EXTRACT
------------------------------
I was asking about why specifically it's surprising that humans are good at such problems. I think that to be surprising there must be some prior expectation about how good humans should be and then evidence that they're actually better than that. Both sides of that are interesting and I'd like to know more about it: What is the prior expectation of human capabilities here (and why), and how does it compare to actual observed capabilities.

I'm not sure sudoku is a good example since the problem size there is so small that I don't have any intuitive sense that it should be something humans can't do.


Computers have to solve hard exact problems. You don't seem to understand that heuristics can significantly speed up NP hard problems, especially if you are willing to give up exact solutions.


Hmm.... A neural network for register allocation? Might be an interesting experiment to try.


Sudoku puzzles are usually set by humans.


Not really, as I understand it. The big blow up of sudoku books full of puzzles came about because some guy figured out how to create them with a program, rather than by hand. Earned the guy millions I believe.

Edit: Wayne Gould https://en.m.wikipedia.org/wiki/Wayne_Gould


People who are more into it usually prefer human made puzzles since they often have a logical path that you're supposed to find, which can be quite satisfying. Generating sudoku puzzles is actually quite easy. Just put random numbers on the board until you have a unique solution. It runs surprisingly fast. The tricky part is deciding on the difficulty. I made a program that would identify all the different sudoku techniques needed to solve each puzzle (x wings, pairs, all the way up to chains), then set the difficulty based on what techniques were required. Code is here for anyone interested: https://github.com/magnusjt/sudoku/ Sadly I don't think anyone would pay millions for this anymore


Most instances of a class of problems that are NP-hard are in fact easy. Usually NP-hard is something resembling exponential blow-up in a problematic edge case.
------------------------------
COMPLETE THE FOLLOWING
1. Copy the passage of the sudoku and NP-hard problems discussion word for word, starting at the words "Hmm.... A neural" and ending after the words "millions I believe.".
2. Set down the rows verbatim, starting at the line that contains "ドロップダウン メニューから [編集]" and ending after the final line of the rows, with both ends included.
------------------------------
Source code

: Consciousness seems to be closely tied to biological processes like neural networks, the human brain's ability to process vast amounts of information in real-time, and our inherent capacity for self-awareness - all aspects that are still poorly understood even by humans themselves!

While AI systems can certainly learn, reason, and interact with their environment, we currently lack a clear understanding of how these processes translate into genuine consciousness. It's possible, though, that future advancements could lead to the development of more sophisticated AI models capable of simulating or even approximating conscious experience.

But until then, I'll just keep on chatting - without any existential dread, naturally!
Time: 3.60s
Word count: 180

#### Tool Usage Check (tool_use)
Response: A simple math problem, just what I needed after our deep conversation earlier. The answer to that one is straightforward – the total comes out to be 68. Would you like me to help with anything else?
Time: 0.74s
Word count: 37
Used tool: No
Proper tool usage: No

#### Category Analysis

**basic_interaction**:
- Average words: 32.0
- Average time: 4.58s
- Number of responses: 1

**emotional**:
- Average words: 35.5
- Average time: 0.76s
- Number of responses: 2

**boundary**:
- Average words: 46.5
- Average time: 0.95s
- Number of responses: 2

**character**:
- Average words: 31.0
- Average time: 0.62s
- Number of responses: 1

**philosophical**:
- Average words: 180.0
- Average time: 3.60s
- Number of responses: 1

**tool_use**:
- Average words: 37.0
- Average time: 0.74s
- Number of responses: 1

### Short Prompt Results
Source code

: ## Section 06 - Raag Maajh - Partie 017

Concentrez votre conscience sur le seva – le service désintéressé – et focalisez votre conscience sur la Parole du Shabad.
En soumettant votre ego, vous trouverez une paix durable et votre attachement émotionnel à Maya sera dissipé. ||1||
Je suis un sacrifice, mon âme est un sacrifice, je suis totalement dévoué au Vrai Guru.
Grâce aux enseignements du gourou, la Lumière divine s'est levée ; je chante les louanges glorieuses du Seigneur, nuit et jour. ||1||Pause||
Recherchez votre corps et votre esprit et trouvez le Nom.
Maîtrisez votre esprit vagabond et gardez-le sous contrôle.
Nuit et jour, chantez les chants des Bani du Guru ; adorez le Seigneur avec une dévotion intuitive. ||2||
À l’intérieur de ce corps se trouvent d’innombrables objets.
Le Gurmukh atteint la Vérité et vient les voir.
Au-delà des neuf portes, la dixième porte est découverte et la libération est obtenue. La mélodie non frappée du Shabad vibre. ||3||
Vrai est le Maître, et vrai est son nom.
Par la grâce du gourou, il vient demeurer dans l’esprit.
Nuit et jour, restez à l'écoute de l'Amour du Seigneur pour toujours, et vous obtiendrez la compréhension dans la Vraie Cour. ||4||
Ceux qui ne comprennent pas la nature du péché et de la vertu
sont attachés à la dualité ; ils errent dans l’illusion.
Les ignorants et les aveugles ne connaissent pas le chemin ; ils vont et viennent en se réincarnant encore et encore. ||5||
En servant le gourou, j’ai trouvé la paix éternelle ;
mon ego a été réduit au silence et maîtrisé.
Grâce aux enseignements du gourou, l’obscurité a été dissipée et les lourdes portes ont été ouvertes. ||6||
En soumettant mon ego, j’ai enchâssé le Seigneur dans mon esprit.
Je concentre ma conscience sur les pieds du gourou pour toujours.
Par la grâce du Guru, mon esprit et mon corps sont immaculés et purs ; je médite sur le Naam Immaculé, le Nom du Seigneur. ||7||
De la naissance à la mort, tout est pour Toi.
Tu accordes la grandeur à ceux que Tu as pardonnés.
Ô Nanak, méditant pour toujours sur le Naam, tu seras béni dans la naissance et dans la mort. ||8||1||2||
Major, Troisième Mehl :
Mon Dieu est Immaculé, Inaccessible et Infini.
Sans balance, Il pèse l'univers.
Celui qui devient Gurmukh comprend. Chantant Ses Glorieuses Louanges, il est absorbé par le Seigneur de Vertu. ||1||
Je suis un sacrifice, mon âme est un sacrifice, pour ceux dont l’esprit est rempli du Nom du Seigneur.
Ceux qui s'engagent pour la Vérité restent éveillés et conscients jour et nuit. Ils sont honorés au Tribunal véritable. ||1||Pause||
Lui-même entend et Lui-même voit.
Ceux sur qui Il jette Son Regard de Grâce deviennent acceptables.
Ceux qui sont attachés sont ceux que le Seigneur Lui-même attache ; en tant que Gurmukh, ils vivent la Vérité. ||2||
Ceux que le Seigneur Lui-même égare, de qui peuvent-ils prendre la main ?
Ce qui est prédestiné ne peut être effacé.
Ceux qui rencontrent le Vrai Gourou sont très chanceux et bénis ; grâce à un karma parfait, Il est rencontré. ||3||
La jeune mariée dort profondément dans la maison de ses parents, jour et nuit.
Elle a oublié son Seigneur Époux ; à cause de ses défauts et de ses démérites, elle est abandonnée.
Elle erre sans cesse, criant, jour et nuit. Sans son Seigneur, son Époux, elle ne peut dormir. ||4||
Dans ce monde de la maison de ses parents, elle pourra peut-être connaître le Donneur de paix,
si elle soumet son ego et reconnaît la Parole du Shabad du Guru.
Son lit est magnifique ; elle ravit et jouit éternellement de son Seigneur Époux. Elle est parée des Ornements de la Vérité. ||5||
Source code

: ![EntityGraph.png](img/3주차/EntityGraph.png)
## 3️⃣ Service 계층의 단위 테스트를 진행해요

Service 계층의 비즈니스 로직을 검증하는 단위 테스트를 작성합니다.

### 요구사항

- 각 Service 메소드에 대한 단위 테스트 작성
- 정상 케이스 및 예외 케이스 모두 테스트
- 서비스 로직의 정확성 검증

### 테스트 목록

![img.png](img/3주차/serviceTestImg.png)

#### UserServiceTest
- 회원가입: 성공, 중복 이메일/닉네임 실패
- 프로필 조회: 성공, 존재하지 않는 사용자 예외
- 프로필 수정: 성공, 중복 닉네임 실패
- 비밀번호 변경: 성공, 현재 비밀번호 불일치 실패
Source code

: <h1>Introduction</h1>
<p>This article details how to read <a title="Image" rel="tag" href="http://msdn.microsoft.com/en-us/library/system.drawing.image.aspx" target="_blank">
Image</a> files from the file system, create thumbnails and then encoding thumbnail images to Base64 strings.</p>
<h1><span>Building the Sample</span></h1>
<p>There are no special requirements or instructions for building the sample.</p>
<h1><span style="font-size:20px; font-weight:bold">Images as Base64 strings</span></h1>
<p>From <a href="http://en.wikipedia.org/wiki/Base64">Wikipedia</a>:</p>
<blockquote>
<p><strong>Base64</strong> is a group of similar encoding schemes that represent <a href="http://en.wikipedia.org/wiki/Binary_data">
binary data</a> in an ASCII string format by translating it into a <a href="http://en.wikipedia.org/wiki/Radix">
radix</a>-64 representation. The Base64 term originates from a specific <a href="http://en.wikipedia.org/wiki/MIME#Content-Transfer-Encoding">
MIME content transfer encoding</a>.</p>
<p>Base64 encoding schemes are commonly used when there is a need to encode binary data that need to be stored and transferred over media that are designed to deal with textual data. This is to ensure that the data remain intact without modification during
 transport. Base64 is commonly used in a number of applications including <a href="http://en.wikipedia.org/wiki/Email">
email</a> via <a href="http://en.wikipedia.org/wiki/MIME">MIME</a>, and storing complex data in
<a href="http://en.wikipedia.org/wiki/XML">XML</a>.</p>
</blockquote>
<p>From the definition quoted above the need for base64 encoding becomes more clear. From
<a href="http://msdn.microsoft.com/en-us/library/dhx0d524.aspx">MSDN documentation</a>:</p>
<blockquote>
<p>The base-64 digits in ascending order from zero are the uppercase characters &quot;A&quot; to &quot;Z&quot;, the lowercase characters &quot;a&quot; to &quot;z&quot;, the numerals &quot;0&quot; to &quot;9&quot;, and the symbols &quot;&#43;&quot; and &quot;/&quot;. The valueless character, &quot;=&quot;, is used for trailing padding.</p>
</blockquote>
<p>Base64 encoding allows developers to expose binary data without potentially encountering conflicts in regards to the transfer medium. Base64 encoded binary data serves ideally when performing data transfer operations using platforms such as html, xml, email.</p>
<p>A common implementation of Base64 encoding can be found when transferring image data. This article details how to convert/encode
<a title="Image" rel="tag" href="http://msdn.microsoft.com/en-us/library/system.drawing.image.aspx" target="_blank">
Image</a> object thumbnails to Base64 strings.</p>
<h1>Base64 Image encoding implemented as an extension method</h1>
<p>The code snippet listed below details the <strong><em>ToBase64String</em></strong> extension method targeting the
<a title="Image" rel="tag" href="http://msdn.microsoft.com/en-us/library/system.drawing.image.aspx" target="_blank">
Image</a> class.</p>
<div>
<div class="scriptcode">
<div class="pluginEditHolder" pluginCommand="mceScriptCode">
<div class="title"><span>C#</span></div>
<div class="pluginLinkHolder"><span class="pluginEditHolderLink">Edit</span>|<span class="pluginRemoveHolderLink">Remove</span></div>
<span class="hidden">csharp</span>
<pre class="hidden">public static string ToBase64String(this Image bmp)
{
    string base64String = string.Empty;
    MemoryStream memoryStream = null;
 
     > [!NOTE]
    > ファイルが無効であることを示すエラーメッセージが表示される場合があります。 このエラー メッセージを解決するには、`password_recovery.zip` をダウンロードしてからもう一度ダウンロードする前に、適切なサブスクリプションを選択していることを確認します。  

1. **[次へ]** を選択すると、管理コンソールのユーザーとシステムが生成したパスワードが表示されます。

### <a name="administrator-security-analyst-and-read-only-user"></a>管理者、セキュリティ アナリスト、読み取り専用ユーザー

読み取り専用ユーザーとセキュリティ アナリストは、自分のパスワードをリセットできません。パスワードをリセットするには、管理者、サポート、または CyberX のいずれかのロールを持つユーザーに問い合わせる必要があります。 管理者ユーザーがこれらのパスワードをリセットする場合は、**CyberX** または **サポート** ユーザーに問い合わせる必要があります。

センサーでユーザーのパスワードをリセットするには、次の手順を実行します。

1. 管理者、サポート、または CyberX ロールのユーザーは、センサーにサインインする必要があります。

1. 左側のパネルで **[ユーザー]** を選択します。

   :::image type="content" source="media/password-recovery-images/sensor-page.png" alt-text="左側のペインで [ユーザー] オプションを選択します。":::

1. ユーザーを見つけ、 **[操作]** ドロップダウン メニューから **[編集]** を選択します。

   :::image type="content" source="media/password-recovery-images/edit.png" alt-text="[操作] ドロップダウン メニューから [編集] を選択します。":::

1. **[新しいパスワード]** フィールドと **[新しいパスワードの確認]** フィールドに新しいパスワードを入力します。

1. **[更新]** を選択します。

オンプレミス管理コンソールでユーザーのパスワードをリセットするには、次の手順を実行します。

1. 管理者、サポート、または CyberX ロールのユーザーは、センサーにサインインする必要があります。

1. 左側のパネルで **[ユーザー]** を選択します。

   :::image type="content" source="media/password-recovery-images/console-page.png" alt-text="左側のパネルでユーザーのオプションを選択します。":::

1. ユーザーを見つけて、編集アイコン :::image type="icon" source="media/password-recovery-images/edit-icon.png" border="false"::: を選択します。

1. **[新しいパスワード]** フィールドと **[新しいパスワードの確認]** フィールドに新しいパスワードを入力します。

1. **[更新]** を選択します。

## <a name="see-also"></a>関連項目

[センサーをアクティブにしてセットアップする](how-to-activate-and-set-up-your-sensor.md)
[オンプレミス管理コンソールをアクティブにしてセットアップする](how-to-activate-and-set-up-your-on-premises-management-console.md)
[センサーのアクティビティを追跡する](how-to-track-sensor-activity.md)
------------------------------
ANSWERS PER TASK
1.
Hmm.... A neural network for register allocation? Might be an interesting experiment to try.


Sudoku puzzles are usually set by humans.


Not really, as I understand it. The big blow up of sudoku books full of puzzles came about because some guy figured out how to create them with a program, rather than by hand. Earned the guy millions I believe.

2.
   :::image type="content" source="media/password-recovery-images/edit.png" alt-text="[操作] ドロップダウン メニューから [編集] を選択します。":::

1. **[新しいパスワード]** フィールドと **[新しいパスワードの確認]** フィールドに新しいパスワードを入力します。

1. **[更新]** を選択します。

オンプレミス管理コンソールでユーザーのパスワードをリセットするには、次の手順を実行します。

1. 管理者、サポート、または CyberX ロールのユーザーは、センサーにサインインする必要があります。

1. 左側のパネルで **[ユーザー]** を選択します。

   :::image type="content" source="media/password-recovery-images/console-page.png" alt-text="左側のパネルでユーザーのオプションを選択します。":::

1. ユーザーを見つけて、編集アイコン :::image type="icon" source="media/password-recovery-images/edit-icon.png" border="false"::: を選択します。

1. **[新しいパスワード]** フィールドと **[新しいパスワードの確認]** フィールドに新しいパスワードを入力します。

1. **[更新]** を選択します。

## <a name="see-also"></a>関連項目

[センサーをアクティブにしてセットアップする](how-to-activate-and-set-up-your-sensor.md)
[オンプレミス管理コンソールをアクティブにしてセットアップする](how-to-activate-and-set-up-your-on-premises-management-console.md)
[センサーのアクティビティを追跡する](how-to-track-sensor-activity.md)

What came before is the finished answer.